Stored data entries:
·····

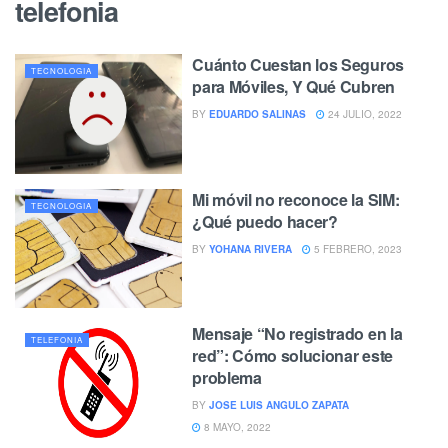
telefonia
Cuánto Cuestan los Seguros
TECNOLOGIA
para Móviles, Y Qué Cubren
BY
EDUARDO SALINAS
24 JULIO, 2022
Mi móvil no reconoce la SIM:
TECNOLOGIA
¿Qué puedo hacer?
BY
YOHANA RIVERA
5 FEBRERO, 2023
Mensaje “No registrado en la
TELEFONIA
red”: Cómo solucionar este
problema
BY
JOSE LUIS ANGULO ZAPATA
8 MAYO, 2022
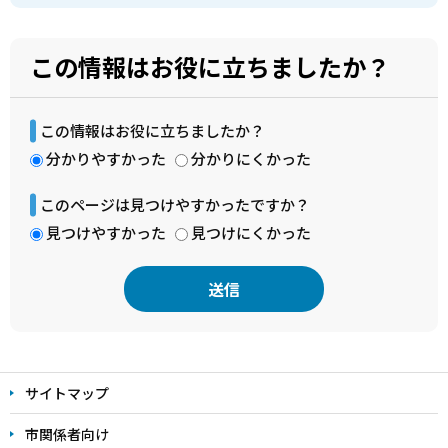
この情報はお役に立ちましたか？
この情報はお役に立ちましたか？
分かりやすかった
分かりにくかった
このページは見つけやすかったですか？
見つけやすかった
見つけにくかった
本
文
サイトマップ
こ
こ
市関係者向け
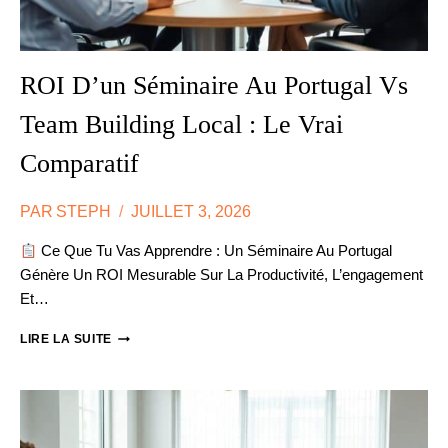
ROI D’un Séminaire Au Portugal Vs
Team Building Local : Le Vrai
Comparatif
PAR
STEPH
JUILLET 3, 2026
Ce Que Tu Vas Apprendre : Un Séminaire Au Portugal
Génère Un ROI Mesurable Sur La Productivité, L’engagement
Et…
ROI
LIRE LA SUITE
D’UN
SÉMINAIRE
AU
PORTUGAL
VS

·····

*YOUR GOAL*
Every entry above, pictures excluded, needs to be duplicated exactly.

*RESPONSE*
telefonia
Cuánto Cuestan los Seguros
TECNOLOGIA
para Móviles, Y Qué Cubren
BY
EDUARDO SALINAS
24 JULIO, 2022
Mi móvil no reconoce la SIM:
TECNOLOGIA
¿Qué puedo hacer?
BY
YOHANA RIVERA
5 FEBRERO, 2023
Mensaje “No registrado en la
TELEFONIA
red”: Cómo solucionar este
problema
BY
JOSE LUIS ANGULO ZAPATA
8 MAYO, 2022
この情報はお役に立ちましたか？
この情報はお役に立ちましたか？
分かりやすかった
分かりにくかった
このページは見つけやすかったですか？
見つけやすかった
見つけにくかった
本
文
サイトマップ
こ
こ
市関係者向け
ROI D’un Séminaire Au Portugal Vs
Team Building Local : Le Vrai
Comparatif
PAR
STEPH
JUILLET 3, 2026
Ce Que Tu Vas Apprendre : Un Séminaire Au Portugal
Génère Un ROI Mesurable Sur La Productivité, L’engagement
Et…
ROI
LIRE LA SUITE
D’UN
SÉMINAIRE
AU
PORTUGAL
VS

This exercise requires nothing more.